Protecting the globe

A Q&A with LJI Professor, President & CEO Erica Ollmann Saphire, Ph.D., MBA
Photo portrait of LJI Chief Operating Officer Erica Ollmann Saphire, Ph.D.
LJI President and CEO Erica Ollmann Saphire, Ph.D.

Scientists at La Jolla Institute for Immunology (LJI) lead critical research to understand how pathogens infect the body—and how our immune system fights back. Here, Dr. Saphire discusses the Institute’s leadership in pandemic preparedness research.

Question: What scientific mysteries do we need to solve as we prepare for future pandemics?

Dr. Saphire: No one knows what virus will cause the next pandemic, but we do know that the human immune system will be called upon to respond. Understanding how to draw out the most effective, long-lasting, and broad immune responses is the most important approach humanity can take.

In LJI’s Center for Vaccine Innovation, our scientists have come together to reveal how immune “memory” is created, and how the different components of the immune system (innate and adaptive, B cells and T cells, etc.) amplify and shape each other. This research will help us understand how to keep immune responses balanced and protective, rather than overly inflammatory and pathogenic. 

Question: Where does LJI stand on pandemic preparedness right now?

Dr. Saphire: LJI is leading the world community in revealing the vulnerabilities of the viruses themselves and in engineering the immune protection we need. 

Our own LJI Professor, Sujan Shresta, Ph.D., made the pioneering discovery that explained why sequential infection with the mosquito-borne dengue virus is more severe, and how dengue virus vaccines that are in development right now should be reshaped. Young scientists in my lab have illuminated key immune targets on the surface of rabies, measles, Ebola, Lassa, and other viruses for the first time. We’re now crafting thermostable vaccine components that can be transported at room temperature to anywhere in the world. 

Further, LJI is the best in the world at immune bioinformatics, and our top-notch computational experts, such as LJI Professor Bjoern Peters, Ph.D.; LJI Professor Alessandro Sette, Dr.Biol.Sci.; and LJI Bodman Family Assistant Professor Tal Einav, Ph.D., have constructed analysis tools that guide scientists around the world in vaccine development.

LJI Professor and Chief Scientific Officer Shane Crotty, Ph.D., the world’s expert in how B cells are trained to battle with pathogens, is finding new ways to stimulate protective immune responses against viruses that have stubbornly evaded successful vaccine development for decades, and our newest LJI Assistant Professor, Daniela Weiskopf, Ph.D., was recently named by the journal Nature as one of the world’s top four “rising stars” to watch.

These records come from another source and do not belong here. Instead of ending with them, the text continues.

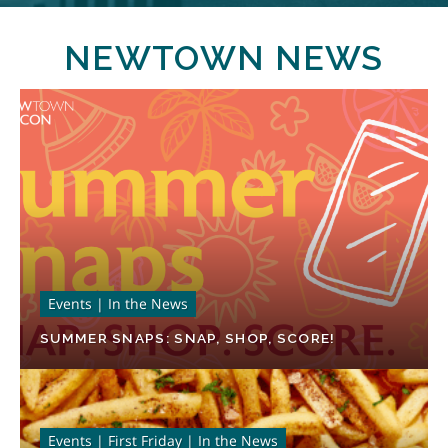
NEWTOWN NEWS
Events | In the News
SUMMER SNAPS: SNAP, SHOP, SCORE!
Events | First Friday | In the News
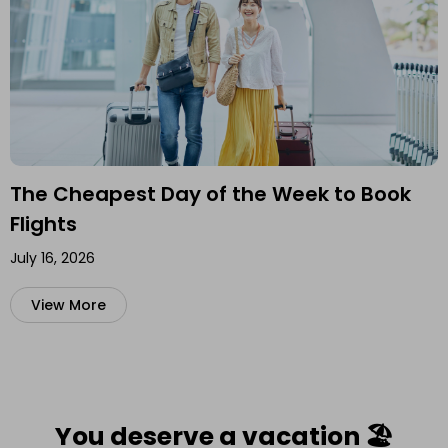
The Cheapest Day of the Week to Book
Flights
July 16, 2026
View More
You deserve a vacation 🏖️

Question: What role does LJI play in the global health community?

Dr. Saphire: Dr. Shresta’s work with international partners serves as the perfect example of how to establish fair partnerships and train young researchers on both sides. Across the Institute, we aim to establish fair partnerships with researchers in low- and middle-income countries where there is a high burden of globally relevant infectious diseases. We have important connections with researchers in countries such as Sierra Leone, Nigeria, Nepal, Thailand, Vietnam, Indonesia, and Malaysia and have launched new collaborations with scientists in Mexico and across Latin America.

LJI’s international partnerships are critical for pandemic preparedness. There is sharing of real-time information, samples, and know-how back and forth, and we have welcomed researchers from dozens of countries to complete their education and immunology training in our laboratories. 

International collaboration also shines a light on how emerging diseases may spread in our own country. Dengue, which is not endemic to the United States, has now been reported in North Carolina, South Carolina, Georgia, and Florida, and other mosquito-borne viruses like Zika virus are also emerging.

LJI laboratories are racing to stop the spread of these diseases in the United States and help save lives across the globe. For example, while others are developing single-virus vaccines, LJI is developing a dengue-Zika combination vaccine.

Question: Is there an area of infectious disease research you find especially exciting right now?

Dr. Saphire: I’m tremendously inspired by LJI’s powerful armamentarium of core instrumentation that lets us see and understand so much more than was possible even three years ago. This is aimed at viruses that cause pandemics globally, as well as the multiple viruses that cause cancer right here at home.

We can now explain why people with underlying conditions suffer more severely, and how we can keep them safe. We can now explain why some viruses stubbornly evade vaccine attempts. We now have the ability to directly image things that used to be beyond any microscope and to combine that information with our other faculty expertise to steer immune responses. 

Using our human patient cohorts in San Diego and around the world, and these next-generation vaccine materials, we are achieving levels of protection never seen before, and a breadth of protection never attempted.